Why do the Hebrew Alphabetic Presentation Forms Exist

Mark E. Shoulson mark at kli.org
Wed Jun 3 22:02:44 CDT 2020

On 6/3/20 10:21 PM, abrahamgross--- via Unicode wrote:
> This is exactly why I want the folded lamed.
> (I also want the headless lamed cuz I've also seen it used a lot and I really like it. its especially useful when u need to put a RAFE or other trop/accent marks on a folded lamed)

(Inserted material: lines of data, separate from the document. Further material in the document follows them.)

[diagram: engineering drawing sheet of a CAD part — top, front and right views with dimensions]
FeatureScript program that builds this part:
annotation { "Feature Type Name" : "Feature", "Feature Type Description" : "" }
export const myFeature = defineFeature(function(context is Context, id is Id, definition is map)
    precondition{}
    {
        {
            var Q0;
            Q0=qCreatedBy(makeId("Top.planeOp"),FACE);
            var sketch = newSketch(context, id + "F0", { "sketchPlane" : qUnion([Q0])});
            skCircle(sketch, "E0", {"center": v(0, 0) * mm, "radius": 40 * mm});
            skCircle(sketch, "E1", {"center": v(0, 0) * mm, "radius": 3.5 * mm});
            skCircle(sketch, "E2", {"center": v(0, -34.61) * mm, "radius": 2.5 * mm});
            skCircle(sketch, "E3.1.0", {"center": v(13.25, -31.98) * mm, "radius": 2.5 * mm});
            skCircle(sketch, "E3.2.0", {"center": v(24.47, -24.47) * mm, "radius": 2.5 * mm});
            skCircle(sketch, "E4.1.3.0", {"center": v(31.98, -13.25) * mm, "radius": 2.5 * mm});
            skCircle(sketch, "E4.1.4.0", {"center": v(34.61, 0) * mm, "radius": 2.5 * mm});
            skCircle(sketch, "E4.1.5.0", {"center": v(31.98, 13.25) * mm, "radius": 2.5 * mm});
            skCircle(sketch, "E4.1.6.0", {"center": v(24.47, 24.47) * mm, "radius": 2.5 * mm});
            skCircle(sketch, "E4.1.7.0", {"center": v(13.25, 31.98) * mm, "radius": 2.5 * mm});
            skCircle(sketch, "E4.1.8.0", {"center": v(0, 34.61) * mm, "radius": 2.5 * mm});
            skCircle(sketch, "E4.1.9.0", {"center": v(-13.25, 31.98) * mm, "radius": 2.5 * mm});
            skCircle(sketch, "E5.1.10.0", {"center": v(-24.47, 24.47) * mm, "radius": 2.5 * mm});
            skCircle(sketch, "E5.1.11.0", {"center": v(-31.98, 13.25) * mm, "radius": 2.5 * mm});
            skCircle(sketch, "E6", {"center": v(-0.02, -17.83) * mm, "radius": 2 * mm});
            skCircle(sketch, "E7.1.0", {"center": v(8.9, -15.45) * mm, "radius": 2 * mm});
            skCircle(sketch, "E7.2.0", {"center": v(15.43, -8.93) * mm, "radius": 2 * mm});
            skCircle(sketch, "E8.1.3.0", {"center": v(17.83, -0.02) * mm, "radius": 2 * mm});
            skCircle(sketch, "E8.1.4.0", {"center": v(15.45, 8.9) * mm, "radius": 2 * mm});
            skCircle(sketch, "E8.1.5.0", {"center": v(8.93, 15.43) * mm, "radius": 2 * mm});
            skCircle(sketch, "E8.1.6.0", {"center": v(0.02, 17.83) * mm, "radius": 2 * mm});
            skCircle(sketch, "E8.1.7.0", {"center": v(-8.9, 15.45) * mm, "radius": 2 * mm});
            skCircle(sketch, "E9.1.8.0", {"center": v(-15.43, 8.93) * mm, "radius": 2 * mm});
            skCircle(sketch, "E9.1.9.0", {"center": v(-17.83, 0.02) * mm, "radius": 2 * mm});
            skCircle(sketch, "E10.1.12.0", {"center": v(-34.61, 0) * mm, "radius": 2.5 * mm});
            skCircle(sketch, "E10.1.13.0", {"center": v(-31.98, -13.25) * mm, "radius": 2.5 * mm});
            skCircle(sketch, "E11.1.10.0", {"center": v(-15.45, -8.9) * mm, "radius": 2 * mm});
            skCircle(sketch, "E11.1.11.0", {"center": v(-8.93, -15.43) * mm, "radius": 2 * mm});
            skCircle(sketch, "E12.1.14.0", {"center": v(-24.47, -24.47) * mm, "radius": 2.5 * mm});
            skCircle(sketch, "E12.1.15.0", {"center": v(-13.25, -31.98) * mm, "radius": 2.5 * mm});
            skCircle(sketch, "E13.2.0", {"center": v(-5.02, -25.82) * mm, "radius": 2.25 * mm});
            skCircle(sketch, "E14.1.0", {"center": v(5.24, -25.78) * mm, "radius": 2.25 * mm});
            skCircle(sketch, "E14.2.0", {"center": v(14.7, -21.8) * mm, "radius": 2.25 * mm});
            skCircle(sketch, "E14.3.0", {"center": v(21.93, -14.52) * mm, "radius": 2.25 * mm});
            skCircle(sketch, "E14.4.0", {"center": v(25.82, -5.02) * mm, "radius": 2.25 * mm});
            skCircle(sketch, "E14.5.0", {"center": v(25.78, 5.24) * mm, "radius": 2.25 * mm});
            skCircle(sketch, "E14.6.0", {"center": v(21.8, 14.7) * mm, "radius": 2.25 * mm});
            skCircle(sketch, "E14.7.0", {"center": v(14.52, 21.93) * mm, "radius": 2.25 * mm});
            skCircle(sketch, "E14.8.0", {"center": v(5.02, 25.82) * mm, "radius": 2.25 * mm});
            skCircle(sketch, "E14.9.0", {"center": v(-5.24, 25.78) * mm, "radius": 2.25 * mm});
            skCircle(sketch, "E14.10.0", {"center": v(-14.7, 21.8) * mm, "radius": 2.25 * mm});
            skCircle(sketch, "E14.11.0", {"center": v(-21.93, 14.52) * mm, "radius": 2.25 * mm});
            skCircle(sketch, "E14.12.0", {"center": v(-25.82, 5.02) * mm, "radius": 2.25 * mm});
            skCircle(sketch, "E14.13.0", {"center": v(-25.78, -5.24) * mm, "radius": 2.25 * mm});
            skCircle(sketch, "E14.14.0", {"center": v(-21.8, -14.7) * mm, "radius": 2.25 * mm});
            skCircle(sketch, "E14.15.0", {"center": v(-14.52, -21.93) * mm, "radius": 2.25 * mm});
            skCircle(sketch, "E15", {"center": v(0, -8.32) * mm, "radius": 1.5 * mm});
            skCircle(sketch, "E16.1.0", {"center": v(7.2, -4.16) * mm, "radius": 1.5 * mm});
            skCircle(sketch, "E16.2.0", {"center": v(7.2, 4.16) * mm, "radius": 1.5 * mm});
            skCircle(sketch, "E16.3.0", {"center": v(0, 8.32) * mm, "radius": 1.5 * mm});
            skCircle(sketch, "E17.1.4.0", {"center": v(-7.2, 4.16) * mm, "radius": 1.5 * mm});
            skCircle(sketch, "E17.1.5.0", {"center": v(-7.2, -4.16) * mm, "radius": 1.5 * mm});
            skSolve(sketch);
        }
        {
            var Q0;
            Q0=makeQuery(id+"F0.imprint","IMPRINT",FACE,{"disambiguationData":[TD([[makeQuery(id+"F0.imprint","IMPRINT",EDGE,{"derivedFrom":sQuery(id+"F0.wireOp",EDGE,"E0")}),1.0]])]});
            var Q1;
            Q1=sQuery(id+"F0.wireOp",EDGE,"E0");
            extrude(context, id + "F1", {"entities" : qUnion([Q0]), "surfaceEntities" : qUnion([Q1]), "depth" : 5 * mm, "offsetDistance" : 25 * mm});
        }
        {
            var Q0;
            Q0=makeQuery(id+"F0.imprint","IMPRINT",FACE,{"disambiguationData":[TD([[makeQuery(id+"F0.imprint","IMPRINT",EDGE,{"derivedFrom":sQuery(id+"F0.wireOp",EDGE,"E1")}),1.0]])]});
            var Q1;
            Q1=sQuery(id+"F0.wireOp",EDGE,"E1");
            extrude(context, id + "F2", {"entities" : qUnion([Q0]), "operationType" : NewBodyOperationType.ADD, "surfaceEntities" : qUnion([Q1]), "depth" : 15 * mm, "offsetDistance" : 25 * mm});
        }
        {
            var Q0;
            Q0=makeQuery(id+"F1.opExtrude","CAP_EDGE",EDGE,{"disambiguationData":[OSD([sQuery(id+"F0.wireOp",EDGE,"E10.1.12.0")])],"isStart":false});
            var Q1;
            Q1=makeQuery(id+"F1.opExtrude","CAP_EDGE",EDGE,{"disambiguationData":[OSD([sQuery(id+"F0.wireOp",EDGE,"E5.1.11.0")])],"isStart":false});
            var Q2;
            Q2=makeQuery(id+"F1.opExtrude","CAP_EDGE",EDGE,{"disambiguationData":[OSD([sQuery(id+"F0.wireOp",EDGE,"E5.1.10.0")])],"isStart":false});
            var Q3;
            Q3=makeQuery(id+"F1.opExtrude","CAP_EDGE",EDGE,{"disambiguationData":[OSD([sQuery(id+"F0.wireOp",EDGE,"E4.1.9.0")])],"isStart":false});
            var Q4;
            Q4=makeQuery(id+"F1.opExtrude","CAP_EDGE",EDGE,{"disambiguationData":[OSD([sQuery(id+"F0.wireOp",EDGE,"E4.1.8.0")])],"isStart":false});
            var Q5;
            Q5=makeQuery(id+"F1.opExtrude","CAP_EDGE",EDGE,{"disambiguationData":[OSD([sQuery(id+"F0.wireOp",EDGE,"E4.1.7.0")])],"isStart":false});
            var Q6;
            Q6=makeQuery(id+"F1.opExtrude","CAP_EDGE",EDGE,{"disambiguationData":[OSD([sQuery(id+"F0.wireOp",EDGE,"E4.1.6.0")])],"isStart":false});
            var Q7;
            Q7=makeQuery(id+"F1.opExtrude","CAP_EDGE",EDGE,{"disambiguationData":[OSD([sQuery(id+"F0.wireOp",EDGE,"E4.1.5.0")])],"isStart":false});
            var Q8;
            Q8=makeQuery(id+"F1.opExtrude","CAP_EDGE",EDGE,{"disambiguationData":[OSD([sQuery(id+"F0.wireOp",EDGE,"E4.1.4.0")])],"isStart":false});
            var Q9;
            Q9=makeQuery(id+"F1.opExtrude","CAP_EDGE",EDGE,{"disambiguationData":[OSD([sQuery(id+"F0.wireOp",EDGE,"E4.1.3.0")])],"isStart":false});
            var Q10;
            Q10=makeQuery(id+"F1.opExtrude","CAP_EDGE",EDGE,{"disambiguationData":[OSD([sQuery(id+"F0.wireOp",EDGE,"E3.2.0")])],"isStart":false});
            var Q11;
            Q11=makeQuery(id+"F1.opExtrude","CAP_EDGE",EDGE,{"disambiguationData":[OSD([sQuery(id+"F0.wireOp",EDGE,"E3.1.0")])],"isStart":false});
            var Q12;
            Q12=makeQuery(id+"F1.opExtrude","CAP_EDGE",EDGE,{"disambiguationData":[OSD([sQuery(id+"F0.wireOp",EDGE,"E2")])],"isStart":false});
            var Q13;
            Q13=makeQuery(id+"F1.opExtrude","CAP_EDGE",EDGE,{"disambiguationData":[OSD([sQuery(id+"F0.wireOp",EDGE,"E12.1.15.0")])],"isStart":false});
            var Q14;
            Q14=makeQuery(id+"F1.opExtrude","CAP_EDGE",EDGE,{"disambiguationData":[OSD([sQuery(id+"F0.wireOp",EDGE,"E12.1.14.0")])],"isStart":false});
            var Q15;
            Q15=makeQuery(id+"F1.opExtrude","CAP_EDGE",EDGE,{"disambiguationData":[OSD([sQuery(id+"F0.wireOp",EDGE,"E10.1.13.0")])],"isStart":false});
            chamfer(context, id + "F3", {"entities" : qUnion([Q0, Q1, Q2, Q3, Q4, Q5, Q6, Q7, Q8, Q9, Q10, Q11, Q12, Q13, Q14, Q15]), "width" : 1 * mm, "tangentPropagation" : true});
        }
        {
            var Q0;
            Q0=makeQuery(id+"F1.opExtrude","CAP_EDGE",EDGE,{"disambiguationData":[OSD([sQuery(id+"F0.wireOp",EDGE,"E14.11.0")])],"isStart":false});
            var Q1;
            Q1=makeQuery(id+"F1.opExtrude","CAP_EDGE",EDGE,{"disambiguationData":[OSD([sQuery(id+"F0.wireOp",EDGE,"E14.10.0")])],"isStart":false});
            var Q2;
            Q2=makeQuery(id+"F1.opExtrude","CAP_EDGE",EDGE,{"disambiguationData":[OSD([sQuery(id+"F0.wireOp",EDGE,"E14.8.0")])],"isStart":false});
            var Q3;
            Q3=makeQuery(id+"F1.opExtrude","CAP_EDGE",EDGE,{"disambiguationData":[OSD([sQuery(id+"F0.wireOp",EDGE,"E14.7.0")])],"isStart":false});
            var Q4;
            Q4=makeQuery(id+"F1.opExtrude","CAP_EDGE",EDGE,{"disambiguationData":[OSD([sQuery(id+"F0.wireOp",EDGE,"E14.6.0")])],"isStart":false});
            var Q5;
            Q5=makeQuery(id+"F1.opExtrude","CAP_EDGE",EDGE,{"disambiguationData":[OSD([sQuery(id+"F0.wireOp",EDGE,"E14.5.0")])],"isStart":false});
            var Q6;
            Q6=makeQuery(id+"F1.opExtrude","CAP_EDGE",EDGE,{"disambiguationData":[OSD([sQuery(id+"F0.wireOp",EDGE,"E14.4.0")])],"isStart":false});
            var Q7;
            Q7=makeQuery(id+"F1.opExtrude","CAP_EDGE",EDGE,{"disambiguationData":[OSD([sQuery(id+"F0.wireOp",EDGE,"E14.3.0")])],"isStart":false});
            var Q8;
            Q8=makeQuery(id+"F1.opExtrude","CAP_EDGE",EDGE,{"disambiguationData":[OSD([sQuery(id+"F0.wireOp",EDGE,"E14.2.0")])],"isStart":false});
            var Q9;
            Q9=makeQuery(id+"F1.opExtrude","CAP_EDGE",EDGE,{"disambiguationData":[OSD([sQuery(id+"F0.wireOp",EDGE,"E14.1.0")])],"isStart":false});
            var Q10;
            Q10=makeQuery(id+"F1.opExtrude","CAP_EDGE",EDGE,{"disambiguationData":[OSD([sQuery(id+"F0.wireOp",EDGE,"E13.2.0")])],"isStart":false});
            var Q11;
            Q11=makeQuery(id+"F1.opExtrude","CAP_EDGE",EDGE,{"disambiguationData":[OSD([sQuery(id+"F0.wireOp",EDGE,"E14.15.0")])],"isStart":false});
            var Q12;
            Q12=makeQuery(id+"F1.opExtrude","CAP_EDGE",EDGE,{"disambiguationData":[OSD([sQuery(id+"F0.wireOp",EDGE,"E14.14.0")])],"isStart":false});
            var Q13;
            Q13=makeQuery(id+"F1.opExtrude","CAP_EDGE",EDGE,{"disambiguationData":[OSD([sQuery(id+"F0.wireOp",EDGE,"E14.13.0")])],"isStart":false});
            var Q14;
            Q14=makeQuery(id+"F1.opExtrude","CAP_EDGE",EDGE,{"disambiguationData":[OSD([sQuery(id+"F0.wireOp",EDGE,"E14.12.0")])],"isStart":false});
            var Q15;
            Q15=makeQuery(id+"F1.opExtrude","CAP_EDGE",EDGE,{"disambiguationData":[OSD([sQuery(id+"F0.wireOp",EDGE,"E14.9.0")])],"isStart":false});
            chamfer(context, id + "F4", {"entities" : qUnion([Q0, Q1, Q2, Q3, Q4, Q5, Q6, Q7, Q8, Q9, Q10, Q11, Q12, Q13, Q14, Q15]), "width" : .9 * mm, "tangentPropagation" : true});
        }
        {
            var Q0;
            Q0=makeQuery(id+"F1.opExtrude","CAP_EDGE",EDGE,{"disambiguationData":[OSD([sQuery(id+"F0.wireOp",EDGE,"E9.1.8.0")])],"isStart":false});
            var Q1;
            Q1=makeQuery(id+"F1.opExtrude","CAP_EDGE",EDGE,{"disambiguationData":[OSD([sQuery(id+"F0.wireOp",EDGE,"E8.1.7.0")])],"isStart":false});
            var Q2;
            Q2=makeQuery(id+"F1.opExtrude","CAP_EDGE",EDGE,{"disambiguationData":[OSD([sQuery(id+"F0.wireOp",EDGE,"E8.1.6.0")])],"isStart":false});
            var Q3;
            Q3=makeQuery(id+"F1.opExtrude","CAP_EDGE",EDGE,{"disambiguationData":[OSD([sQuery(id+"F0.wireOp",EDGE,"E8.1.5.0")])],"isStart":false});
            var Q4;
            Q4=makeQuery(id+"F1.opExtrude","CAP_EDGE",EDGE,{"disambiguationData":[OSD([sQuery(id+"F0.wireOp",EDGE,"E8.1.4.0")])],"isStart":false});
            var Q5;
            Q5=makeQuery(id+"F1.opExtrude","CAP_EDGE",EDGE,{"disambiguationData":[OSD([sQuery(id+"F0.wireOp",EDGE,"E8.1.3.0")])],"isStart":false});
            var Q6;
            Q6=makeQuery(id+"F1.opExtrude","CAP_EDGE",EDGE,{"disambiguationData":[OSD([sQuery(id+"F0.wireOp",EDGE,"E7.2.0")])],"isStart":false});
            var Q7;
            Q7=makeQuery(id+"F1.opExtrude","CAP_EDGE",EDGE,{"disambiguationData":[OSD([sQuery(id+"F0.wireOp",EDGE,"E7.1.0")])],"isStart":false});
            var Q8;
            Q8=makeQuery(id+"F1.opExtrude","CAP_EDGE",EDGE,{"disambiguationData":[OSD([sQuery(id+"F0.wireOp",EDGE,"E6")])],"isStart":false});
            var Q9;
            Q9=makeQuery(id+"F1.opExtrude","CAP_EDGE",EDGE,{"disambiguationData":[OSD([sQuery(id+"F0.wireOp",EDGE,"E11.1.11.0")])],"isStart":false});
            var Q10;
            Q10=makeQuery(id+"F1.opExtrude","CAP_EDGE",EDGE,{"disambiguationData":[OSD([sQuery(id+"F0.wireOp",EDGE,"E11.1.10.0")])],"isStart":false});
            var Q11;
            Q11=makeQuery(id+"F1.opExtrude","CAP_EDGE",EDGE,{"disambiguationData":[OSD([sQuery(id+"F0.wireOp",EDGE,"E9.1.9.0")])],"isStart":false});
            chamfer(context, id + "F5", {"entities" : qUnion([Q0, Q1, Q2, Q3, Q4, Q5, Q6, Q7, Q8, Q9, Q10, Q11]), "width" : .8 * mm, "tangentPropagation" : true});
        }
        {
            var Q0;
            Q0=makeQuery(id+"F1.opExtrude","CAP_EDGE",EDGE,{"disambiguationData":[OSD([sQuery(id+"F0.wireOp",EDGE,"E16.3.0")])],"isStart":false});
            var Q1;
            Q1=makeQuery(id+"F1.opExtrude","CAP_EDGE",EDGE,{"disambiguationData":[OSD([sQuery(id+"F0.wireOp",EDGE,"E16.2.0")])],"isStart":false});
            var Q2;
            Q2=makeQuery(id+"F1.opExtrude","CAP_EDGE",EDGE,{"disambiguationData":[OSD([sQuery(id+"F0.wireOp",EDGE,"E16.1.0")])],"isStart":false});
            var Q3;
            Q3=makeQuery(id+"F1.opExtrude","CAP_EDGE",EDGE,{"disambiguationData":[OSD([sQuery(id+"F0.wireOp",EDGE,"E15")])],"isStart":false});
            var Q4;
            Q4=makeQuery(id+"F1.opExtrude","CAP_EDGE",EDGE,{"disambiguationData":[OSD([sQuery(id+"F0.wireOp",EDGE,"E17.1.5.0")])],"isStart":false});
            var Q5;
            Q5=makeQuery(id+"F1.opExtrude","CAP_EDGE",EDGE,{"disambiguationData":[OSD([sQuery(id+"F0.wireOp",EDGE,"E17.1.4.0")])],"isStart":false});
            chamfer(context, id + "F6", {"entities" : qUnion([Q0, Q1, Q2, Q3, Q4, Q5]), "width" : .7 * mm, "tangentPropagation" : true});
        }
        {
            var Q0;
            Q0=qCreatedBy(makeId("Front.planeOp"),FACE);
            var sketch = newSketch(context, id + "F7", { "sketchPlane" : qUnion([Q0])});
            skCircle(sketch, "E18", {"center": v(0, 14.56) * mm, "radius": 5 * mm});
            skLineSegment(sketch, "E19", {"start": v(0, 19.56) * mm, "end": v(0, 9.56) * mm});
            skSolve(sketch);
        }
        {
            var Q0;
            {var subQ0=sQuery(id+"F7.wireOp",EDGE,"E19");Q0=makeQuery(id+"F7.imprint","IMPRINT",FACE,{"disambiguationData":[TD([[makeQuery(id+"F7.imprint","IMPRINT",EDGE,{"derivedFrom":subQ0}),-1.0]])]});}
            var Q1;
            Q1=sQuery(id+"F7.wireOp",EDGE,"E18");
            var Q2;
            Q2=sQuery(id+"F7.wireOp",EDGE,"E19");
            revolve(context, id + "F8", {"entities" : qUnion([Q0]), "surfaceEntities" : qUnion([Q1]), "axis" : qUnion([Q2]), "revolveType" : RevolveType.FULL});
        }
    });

Aha!  So you need it for typesetting reasons!  And that's exactly how 
you should obtain it.  This is *precisely* why God created OpenType 
tables in modern fonts!  So that when you have an AYIN with a vowel 
underneath it, the shape changes so it's flat and not descending as much 
(yes, I know, that's U+FB20 HEBREW LETTER ALTERNATIVE AYIN, but that, 
too, was added for reasons we don't like to admit anymore, and it would 
never be accepted today.)  I know for certain that John Hudson's "SBL 
Hebrew" font does exactly that, see the attached image.  Nothing was 
done between the right frame and the left frame aside from typing a 
QAMATS.  The letter changed automatically, because John Hudson has 
killer typography skillz[sic].  In fact, if I had used a PATAH, the 
letter would _not_ have changed, UNTIL I typed a following letter, 
because a PATAH under an AYIN at the end of a word is a patah genuvah, 
which some prefer to set shifted over to right a little.

I don't know of any font machinery that can actually change things based 
on what's present on the previous *line*; that may not be supported.  
But you can bet that such a thing won't be reason enough to encode a new 

As for wanting other funky shapes, why, there's nothing to stop you.  
Just because they're all glyphic variants of the same letter doesn't 
mean you can't use them both.  You can have stylistic alternatives in a 
font, so THIS "a" is two-story while THAT "a" is one-story, in the same 
font, by using your (higher-level!) formatting software to turn options 
on and off in setting the font.  Look 'em up.

(A more brute-force method would be to make two copies of the font, 
FontA and FontB, the same except that one has a bent LAMED and one has a 
straight LAMED.  Then you could change the LAMEDs you want to be this 
way to FontA and the ones you want that way to FontB.)

(I hope the picture came through.)

Bottom line: it's not bad to want these things, but this is not the way 
to get them.  There are other tools especially for situations like this.


> 2020/06/03 午後9:44:18 Mark E. Shoulson via Unicode<unicode at unicode.org>:
>> The bent LAMED was invented for reasons of typesetting: LAMED is the only letter with an ascender, and it tended to get in the way of things with Hebrew text being set with little or no leading and letter-height filling almost the entire line-height.  You can see where there are straight LAMEDs on your page, that their ascenders reach into places in the line above that happen to be open enough not to cause problems, like spaces between words or letters with no baseline.  Otherwise, the bent LAMED was pressed into service, because that's what it's for.